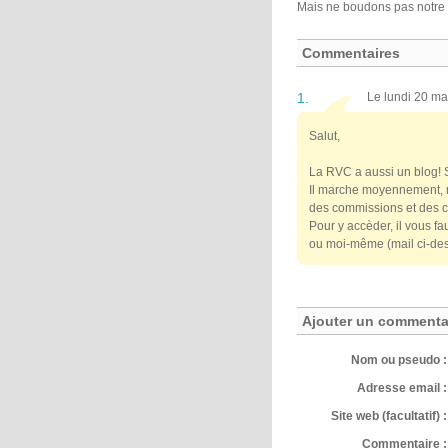
Mais ne boudons pas notre pl
Commentaires
1.
Le lundi 20 ma
Salut,
La RVC a aussi un blog! Si
Il marche moyennement, m
des commissions et des co
Pour y accèder, il vous f
ou moi-même (mail ci-de
Ajouter un commenta
Nom ou pseudo :
Adresse email :
Site web (facultatif) :
Commentaire :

───

| Instructions for the task |
Reproduce the text read from the records word for word, line by line, leaving out the pictures.

| Exercise output |
Mais ne boudons pas notre pl
Commentaires
1.
Le lundi 20 ma
Salut,
La RVC a aussi un blog! Si
Il marche moyennement, m
des commissions et des co
Pour y accèder, il vous f
ou moi-même (mail ci-de
Ajouter un commenta
Nom ou pseudo :
Adresse email :
Site web (facultatif) :
Commentaire :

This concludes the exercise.